## THE PROBLEM
Lines holding the word "SCASSEL" in the following material must be counted; give only the resulting number.

## EXERCISE INPUT
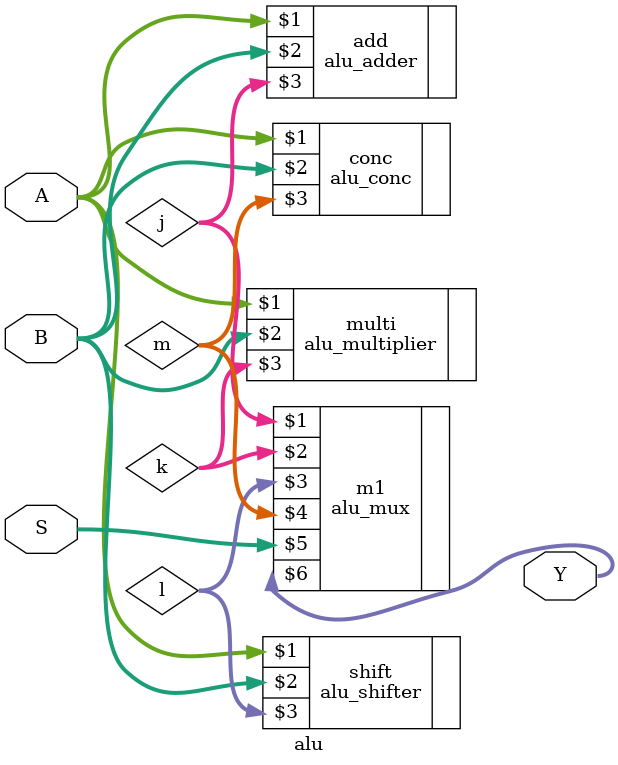
<source format=v>
`timescale 1ns / 1ps


`timescale 1ns / 1ps

// EC-311 Lab-1 Part-2
  // The names of the variables are as described in the lab handout

module alu #
(
  parameter INPUT_WIDTH = 4,
  parameter OUTPUT_WIDTH = 8,
  parameter SELECT_WIDTH = 2
)
(
  // The inputs 
  input wire [INPUT_WIDTH-1:0]      A,
  input wire [INPUT_WIDTH-1:0]      B,
  input wire [SELECT_WIDTH-1:0]     S,

  // The outputs
  output wire [OUTPUT_WIDTH-1:0]           Y

);
wire[7:0] j;
wire[7:0] k;
wire[7:0] l;
wire[7:0] m;
alu_adder add(A,B,j)   ;
alu_multiplier multi(A,B,k);
alu_shifter shift(A,B,l);
alu_conc conc (A,B,m);
alu_mux m1(j,k,l,m,S,Y);


endmodule



</source>
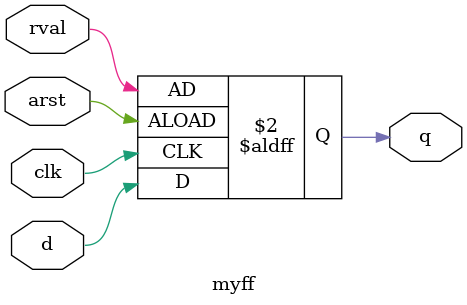
<source format=sv>
module myff (
	output reg q,
	input d, clk, arst, rval
);
	always_ff @(posedge clk or posedge arst)
		if (arst) q <= rval;
		else      q <= d;
`ifndef SYNTHESIS
	always @(arst)
		if (arst) assign q = rval;
		else    deassign q;
`endif
endmodule

</source>
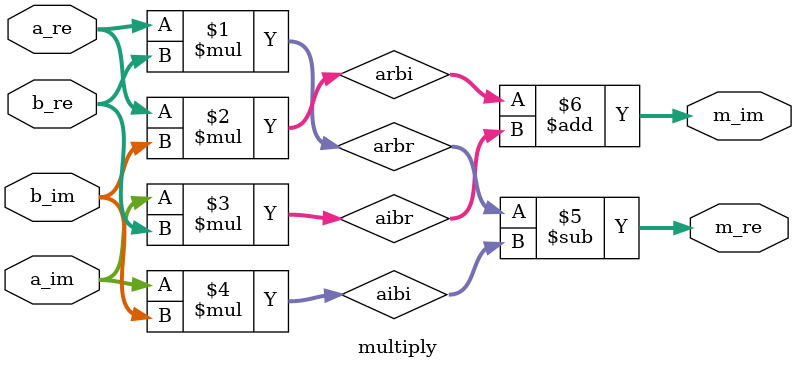
<source format=v>
`timescale 1ns / 1ps


module multiply #(
    parameter   WIDTH = 16
)(
    input   signed  [WIDTH-1:0] a_re,
    input   signed  [WIDTH-1:0] a_im,
    input   signed  [WIDTH-1:0] b_re,
    input   signed  [WIDTH-1:0] b_im,
    output  signed  [2*WIDTH-1:0] m_re,
    output  signed  [2*WIDTH-1:0] m_im
);

    wire signed [WIDTH*2-1:0]   arbr, arbi, aibr, aibi;
    
    //  Signed Multiplication
    assign  arbr = a_re * b_re;
    assign  arbi = a_re * b_im;
    assign  aibr = a_im * b_re;
    assign  aibi = a_im * b_im;
    
    
    //  Sub/Add
    //  These sub/add may overflow if unnormalized data is input.
    assign  m_re = arbr - aibi;
    assign  m_im = arbi + aibr;

endmodule

</source>
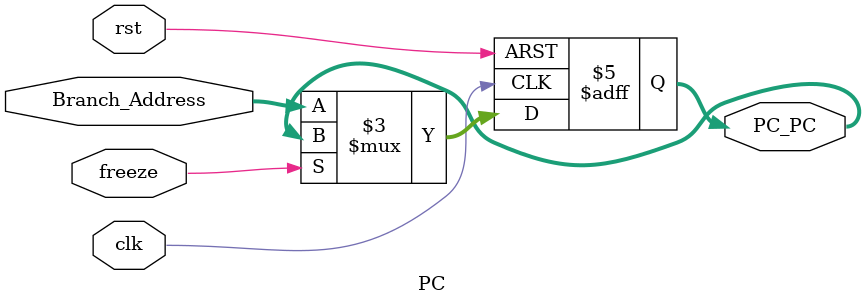
<source format=v>
module PC ( 
    input clk, rst, 
    input[31:0] Branch_Address, 
    input freeze, 
    output reg [31:0] PC_PC
);
  
    always @ (posedge clk, posedge rst) begin
        if (rst) 
            PC_PC <= 32'b0;
        else begin
            if(!freeze) PC_PC <= Branch_Address;
        end
    end

endmodule

</source>
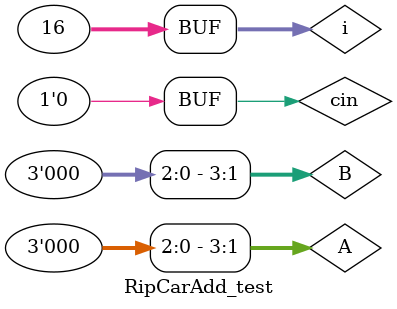
<source format=v>
`timescale 1ns / 1ps

module RipCarAdd_test();
reg [3:0] A,B;
reg cin;
wire [3:0] S;
wire C;
integer i;

RipCarAdd uut(A,B,cin,S,C);

initial begin

for(cin = 0; cin<=1; cin = cin+1)begin
for(i = 0; i<=15; i = i+1) begin
A = $urandom;
B = $urandom;
#10;
end
end
end

endmodule

</source>
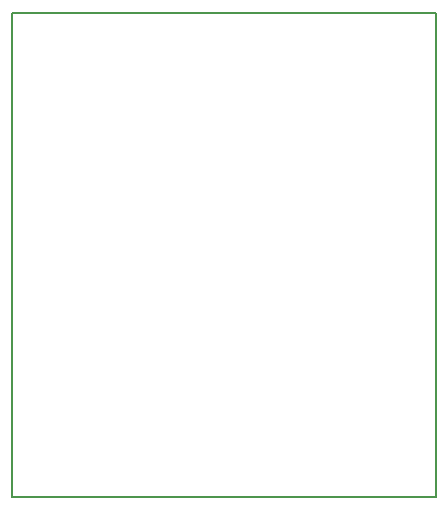
<source format=gko>
G04 #@! TF.FileFunction,Profile,NP*
%FSLAX46Y46*%
G04 Gerber Fmt 4.6, Leading zero omitted, Abs format (unit mm)*
G04 Created by KiCad (PCBNEW 4.0.4-stable) date 06/24/17 18:47:56*
%MOMM*%
%LPD*%
G01*
G04 APERTURE LIST*
%ADD10C,0.100000*%
%ADD11C,0.150000*%
G04 APERTURE END LIST*
D10*
D11*
X142000000Y-140350000D02*
X142700000Y-140350000D01*
X142000000Y-99350000D02*
X142000000Y-140350000D01*
X142700000Y-99350000D02*
X142000000Y-99350000D01*
X177900000Y-99350000D02*
X177900000Y-140350000D01*
X142700000Y-99350000D02*
X177900000Y-99350000D01*
X142700000Y-140350000D02*
X177900000Y-140350000D01*
M02*

</source>
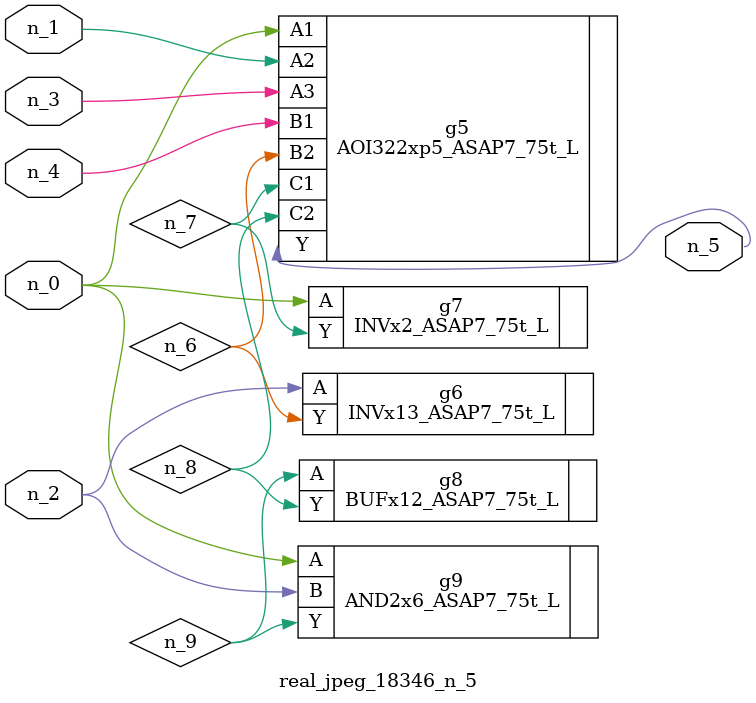
<source format=v>
module real_jpeg_18346_n_5 (n_4, n_0, n_1, n_2, n_3, n_5);

input n_4;
input n_0;
input n_1;
input n_2;
input n_3;

output n_5;

wire n_8;
wire n_6;
wire n_7;
wire n_9;

AOI322xp5_ASAP7_75t_L g5 ( 
.A1(n_0),
.A2(n_1),
.A3(n_3),
.B1(n_4),
.B2(n_6),
.C1(n_7),
.C2(n_8),
.Y(n_5)
);

INVx2_ASAP7_75t_L g7 ( 
.A(n_0),
.Y(n_7)
);

AND2x6_ASAP7_75t_L g9 ( 
.A(n_0),
.B(n_2),
.Y(n_9)
);

INVx13_ASAP7_75t_L g6 ( 
.A(n_2),
.Y(n_6)
);

BUFx12_ASAP7_75t_L g8 ( 
.A(n_9),
.Y(n_8)
);


endmodule
</source>
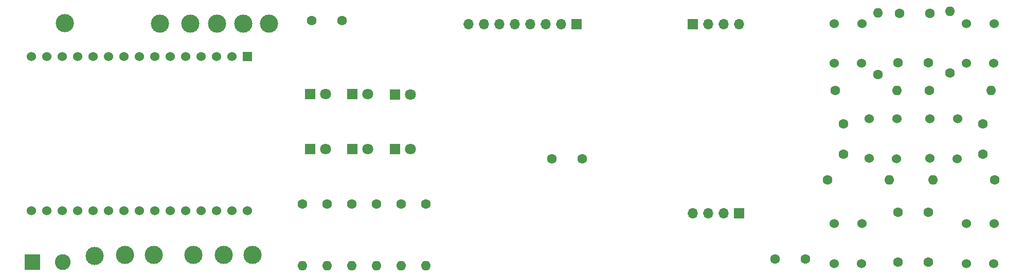
<source format=gts>
%TF.GenerationSoftware,KiCad,Pcbnew,8.0.1*%
%TF.CreationDate,2024-04-15T12:37:58+02:00*%
%TF.ProjectId,EEK,45454b2e-6b69-4636-9164-5f7063625858,V1.1*%
%TF.SameCoordinates,Original*%
%TF.FileFunction,Soldermask,Top*%
%TF.FilePolarity,Negative*%
%FSLAX46Y46*%
G04 Gerber Fmt 4.6, Leading zero omitted, Abs format (unit mm)*
G04 Created by KiCad (PCBNEW 8.0.1) date 2024-04-15 12:37:58*
%MOMM*%
%LPD*%
G01*
G04 APERTURE LIST*
%ADD10C,1.524000*%
%ADD11C,1.600000*%
%ADD12O,1.600000X1.600000*%
%ADD13C,3.000000*%
%ADD14R,1.800000X1.800000*%
%ADD15C,1.800000*%
%ADD16R,1.524000X1.524000*%
%ADD17R,1.700000X1.700000*%
%ADD18O,1.700000X1.700000*%
%ADD19R,2.600000X2.600000*%
%ADD20C,2.600000*%
G04 APERTURE END LIST*
D10*
%TO.C,U4*%
X194264800Y-98880400D03*
X194264800Y-105433600D03*
X198836800Y-98880400D03*
X198760600Y-105459000D03*
%TD*%
D11*
%TO.C,R1*%
X111250000Y-112920000D03*
D12*
X111250000Y-123080000D03*
%TD*%
D13*
%TO.C,TP6*%
X82750000Y-121354100D03*
%TD*%
D11*
%TO.C,R12*%
X204930000Y-108925000D03*
D12*
X194770000Y-108925000D03*
%TD*%
D13*
%TO.C,TP4*%
X72500000Y-83250000D03*
%TD*%
D14*
%TO.C,D6*%
X106225000Y-103854100D03*
D15*
X108765000Y-103854100D03*
%TD*%
D13*
%TO.C,TP8*%
X73000000Y-121354100D03*
%TD*%
D11*
%TO.C,C2*%
X194000000Y-89700000D03*
X189000000Y-89700000D03*
%TD*%
%TO.C,R3*%
X103150000Y-112920000D03*
D12*
X103150000Y-123080000D03*
%TD*%
D11*
%TO.C,C5*%
X189000000Y-114300000D03*
X194000000Y-114300000D03*
%TD*%
%TO.C,C9*%
X132000000Y-105500000D03*
X137000000Y-105500000D03*
%TD*%
%TO.C,C8*%
X92500000Y-82750000D03*
X97500000Y-82750000D03*
%TD*%
D14*
%TO.C,D5*%
X99225000Y-103854100D03*
D15*
X101765000Y-103854100D03*
%TD*%
D11*
%TO.C,R9*%
X178670000Y-94250000D03*
D12*
X188830000Y-94250000D03*
%TD*%
D13*
%TO.C,TP7*%
X78000000Y-121354100D03*
%TD*%
D16*
%TO.C,U1*%
X81897500Y-88654100D03*
D10*
X79357500Y-88654100D03*
X76817500Y-88654100D03*
X74277500Y-88654100D03*
X71737500Y-88654100D03*
X69197500Y-88654100D03*
X66657500Y-88654100D03*
X64117500Y-88654100D03*
X61577500Y-88654100D03*
X59037500Y-88654100D03*
X56497500Y-88654100D03*
X53957500Y-88654100D03*
X51417500Y-88654100D03*
X48877500Y-88654100D03*
X46337500Y-88654100D03*
X46337500Y-114054100D03*
X48877500Y-114054100D03*
X51417500Y-114054100D03*
X53957500Y-114054100D03*
X56497500Y-114054100D03*
X59037500Y-114054100D03*
X61577500Y-114054100D03*
X64117500Y-114054100D03*
X66657500Y-114054100D03*
X69197500Y-114054100D03*
X71737500Y-114054100D03*
X74277500Y-114054100D03*
X76817500Y-114054100D03*
X79357500Y-114054100D03*
X81897500Y-114054100D03*
%TD*%
D17*
%TO.C,U10*%
X155250000Y-83354100D03*
D18*
X157790000Y-83354100D03*
X160330000Y-83354100D03*
X162870000Y-83354100D03*
%TD*%
D14*
%TO.C,D2*%
X99225000Y-94854100D03*
D15*
X101765000Y-94854100D03*
%TD*%
D13*
%TO.C,TP13*%
X51882500Y-83154100D03*
%TD*%
D14*
%TO.C,D1*%
X106225000Y-94875000D03*
D15*
X108765000Y-94875000D03*
%TD*%
D14*
%TO.C,D3*%
X92225000Y-94850000D03*
D15*
X94765000Y-94850000D03*
%TD*%
D13*
%TO.C,TP1*%
X85500000Y-83250000D03*
%TD*%
%TO.C,TP10*%
X61750000Y-121354100D03*
%TD*%
D11*
%TO.C,C4*%
X203000000Y-104750000D03*
X203000000Y-99750000D03*
%TD*%
D10*
%TO.C,U2*%
X200264800Y-83192700D03*
X200264800Y-89745900D03*
X204836800Y-83192700D03*
X204760600Y-89771300D03*
%TD*%
D11*
%TO.C,C3*%
X180000000Y-104750000D03*
X180000000Y-99750000D03*
%TD*%
D14*
%TO.C,D4*%
X92225000Y-103854100D03*
D15*
X94765000Y-103854100D03*
%TD*%
D11*
%TO.C,R7*%
X197550000Y-91330000D03*
D12*
X197550000Y-81170000D03*
%TD*%
D11*
%TO.C,R8*%
X185750000Y-91580000D03*
D12*
X185750000Y-81420000D03*
%TD*%
D19*
%TO.C,J1*%
X46500000Y-122555000D03*
D20*
X51500000Y-122555000D03*
%TD*%
D10*
%TO.C,U6*%
X200264800Y-116196800D03*
X200264800Y-122750000D03*
X204836800Y-116196800D03*
X204760600Y-122775400D03*
%TD*%
D11*
%TO.C,C7*%
X168750000Y-122000000D03*
X173750000Y-122000000D03*
%TD*%
D10*
%TO.C,U3*%
X184264800Y-98880400D03*
X184264800Y-105433600D03*
X188836800Y-98880400D03*
X188760600Y-105459000D03*
%TD*%
D13*
%TO.C,TP2*%
X81250000Y-83250000D03*
%TD*%
D17*
%TO.C,U9*%
X136130000Y-83284118D03*
D18*
X133590000Y-83284118D03*
X131050000Y-83284118D03*
X128510000Y-83284118D03*
X125970000Y-83284118D03*
X123430000Y-83284118D03*
X120890000Y-83284118D03*
X118350000Y-83284118D03*
%TD*%
D13*
%TO.C,TP5*%
X67500000Y-83250000D03*
%TD*%
D11*
%TO.C,C1*%
X189250000Y-81500000D03*
X194250000Y-81500000D03*
%TD*%
%TO.C,R4*%
X99100000Y-112920000D03*
D12*
X99100000Y-123080000D03*
%TD*%
D11*
%TO.C,R10*%
X194170000Y-94250000D03*
D12*
X204330000Y-94250000D03*
%TD*%
D11*
%TO.C,R2*%
X107200000Y-112920000D03*
D12*
X107200000Y-123080000D03*
%TD*%
D13*
%TO.C,TP9*%
X66500000Y-121354100D03*
%TD*%
D11*
%TO.C,C6*%
X189000000Y-122500000D03*
X194000000Y-122500000D03*
%TD*%
%TO.C,R5*%
X95050000Y-112920000D03*
D12*
X95050000Y-123080000D03*
%TD*%
D13*
%TO.C,TP12*%
X56750000Y-121500000D03*
%TD*%
D11*
%TO.C,R11*%
X177420000Y-109000000D03*
D12*
X187580000Y-109000000D03*
%TD*%
D10*
%TO.C,u7*%
X178489800Y-83192700D03*
X178489800Y-89745900D03*
X183061800Y-83192700D03*
X182985600Y-89771300D03*
%TD*%
D11*
%TO.C,R6*%
X91000000Y-112920000D03*
D12*
X91000000Y-123080000D03*
%TD*%
D10*
%TO.C,U5*%
X178500000Y-116196800D03*
X178500000Y-122750000D03*
X183072000Y-116196800D03*
X182995800Y-122775400D03*
%TD*%
D13*
%TO.C,TP3*%
X76882500Y-83250000D03*
%TD*%
D17*
%TO.C,U8*%
X162850000Y-114500000D03*
D18*
X160310000Y-114500000D03*
X157770000Y-114500000D03*
X155230000Y-114500000D03*
%TD*%
M02*

</source>
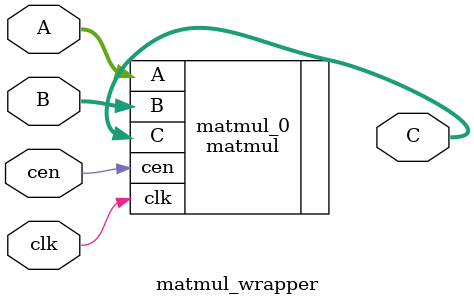
<source format=v>
module matmul_wrapper #(
    parameter R1 = 2, C1 = 2, R2 = 2, C2 = 2,
                W_A = 3, W_B = 3,
                W_C = W_A + W_B + $clog2(C1)
) (
    input wire clk, cen,
    input wire [R1*C1*W_A-1:0] A,
    input wire [R2*C2*W_B-1:0] B,
    output wire [R1*C2*W_C-1:0] C
);
    matmul #(
    .R1(R1), .C1(C1), .R2(R2), .C2(C2), .W_A(W_A), .W_B(W_B)
    ) matmul_0 (
        .clk(clk),
        .cen(cen),
        .A(A),
        .B(B),
        .C(C)
    );
endmodule
</source>
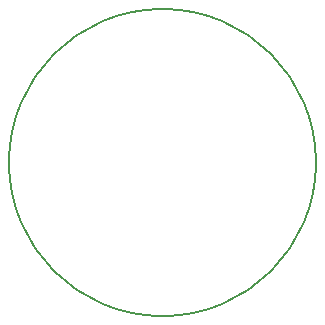
<source format=gbr>
%TF.GenerationSoftware,KiCad,Pcbnew,8.0.8*%
%TF.CreationDate,2025-03-13T11:30:44-04:00*%
%TF.ProjectId,Anemosens Sensor,416e656d-6f73-4656-9e73-2053656e736f,rev?*%
%TF.SameCoordinates,Original*%
%TF.FileFunction,Profile,NP*%
%FSLAX46Y46*%
G04 Gerber Fmt 4.6, Leading zero omitted, Abs format (unit mm)*
G04 Created by KiCad (PCBNEW 8.0.8) date 2025-03-13 11:30:44*
%MOMM*%
%LPD*%
G01*
G04 APERTURE LIST*
%TA.AperFunction,Profile*%
%ADD10C,0.200000*%
%TD*%
G04 APERTURE END LIST*
D10*
X149000000Y-93000000D02*
G75*
G02*
X123000000Y-93000000I-13000000J0D01*
G01*
X123000000Y-93000000D02*
G75*
G02*
X149000000Y-93000000I13000000J0D01*
G01*
M02*

</source>
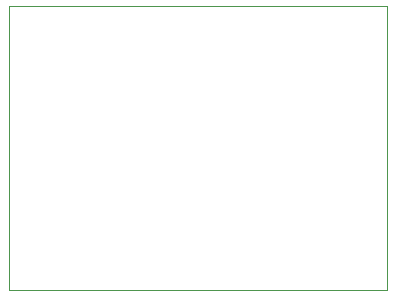
<source format=gbr>
%FSLAX34Y34*%
%MOMM*%
%LNOUTLINE*%
G71*
G01*
%ADD10C, 0.000*%
%LPD*%
G54D10*
X0Y0D02*
X320000Y0D01*
X320000Y-240000D01*
X0Y-240000D01*
X0Y0D01*
M02*

</source>
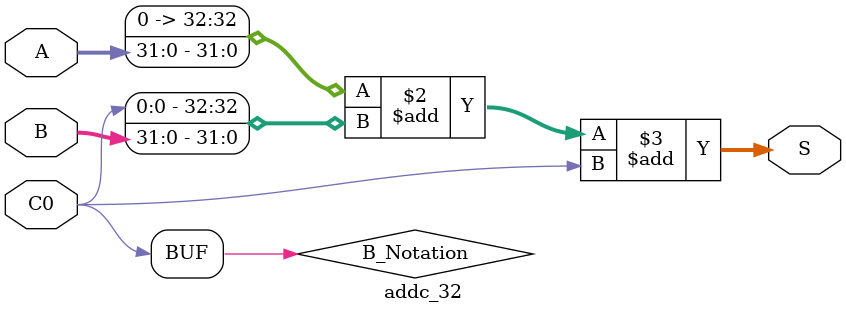
<source format=v>
`timescale 1ns / 1ps


module addc_32(  input [31:0] A, 
				 input [31:0] B, 
				 input C0,
				 output [32:0] S

    );
    wire B_Notation = C0 ^ 1'b0;	  
    assign S = {1'b0,A} + {B_Notation,B} + C0;
endmodule

</source>
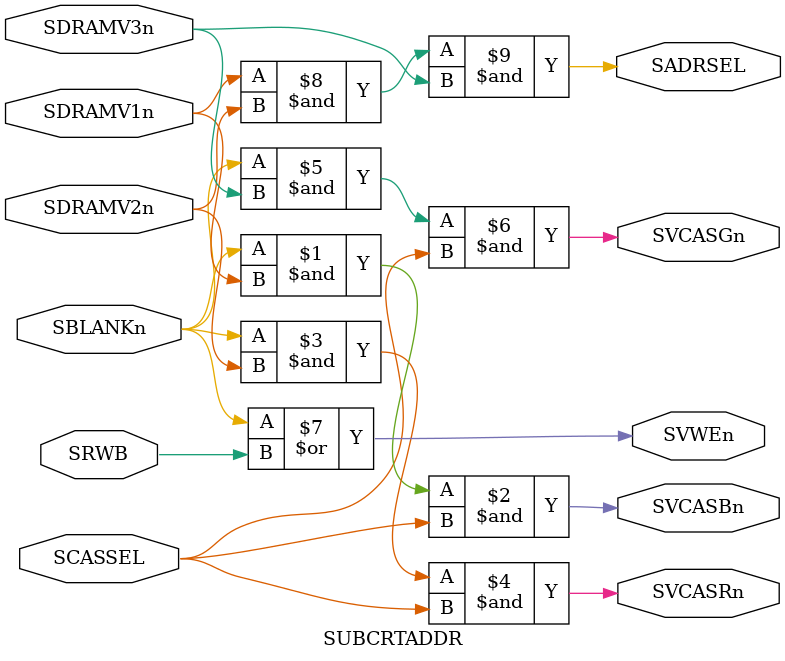
<source format=v>
module SUBCRTADDR(	// file.cleaned.mlir:2:3
  input  SDRAMV1n,	// file.cleaned.mlir:2:28
         SDRAMV2n,	// file.cleaned.mlir:2:47
         SDRAMV3n,	// file.cleaned.mlir:2:66
         SBLANKn,	// file.cleaned.mlir:2:85
         SCASSEL,	// file.cleaned.mlir:2:103
         SRWB,	// file.cleaned.mlir:2:121
  output SVCASBn,	// file.cleaned.mlir:2:137
         SVCASRn,	// file.cleaned.mlir:2:155
         SVCASGn,	// file.cleaned.mlir:2:173
         SVWEn,	// file.cleaned.mlir:2:191
         SADRSEL	// file.cleaned.mlir:2:207
);

  assign SVCASBn = SBLANKn & SDRAMV1n & SCASSEL;	// file.cleaned.mlir:3:10, :8:5
  assign SVCASRn = SBLANKn & SDRAMV2n & SCASSEL;	// file.cleaned.mlir:4:10, :8:5
  assign SVCASGn = SBLANKn & SDRAMV3n & SCASSEL;	// file.cleaned.mlir:5:10, :8:5
  assign SVWEn = SBLANKn | SRWB;	// file.cleaned.mlir:6:10, :8:5
  assign SADRSEL = SDRAMV1n & SDRAMV2n & SDRAMV3n;	// file.cleaned.mlir:7:10, :8:5
endmodule


</source>
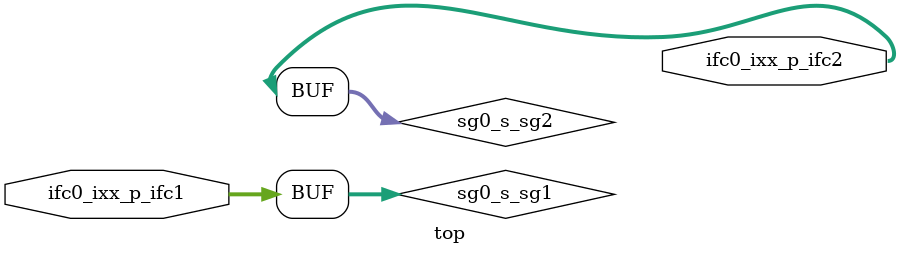
<source format=v>
`include "defines.v"

module top(ifc0_ixx_p_ifc1,
           ifc0_ixx_p_ifc2);
// Location of source csl unit: file name = suffix_set_suffix.csl line number = 18
  input [8 - 1:0] ifc0_ixx_p_ifc1;
  output [8 - 1:0] ifc0_ixx_p_ifc2;
  wire [8 - 1:0] sg0_s_sg1;
  wire [8 - 1:0] sg0_s_sg2;
  assign   ifc0_ixx_p_ifc1 = sg0_s_sg1;
  assign   ifc0_ixx_p_ifc2 = sg0_s_sg2;
  `include "top.logic.v"
endmodule


</source>
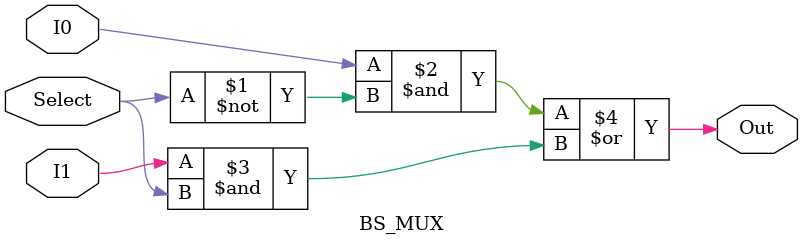
<source format=v>
module BS_MUX
(
	input I0,
	input I1,
	input Select,
	output Out
);

assign Out = (I0 & ~Select) | (I1 & Select);
endmodule

</source>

## ANSWER AREA
4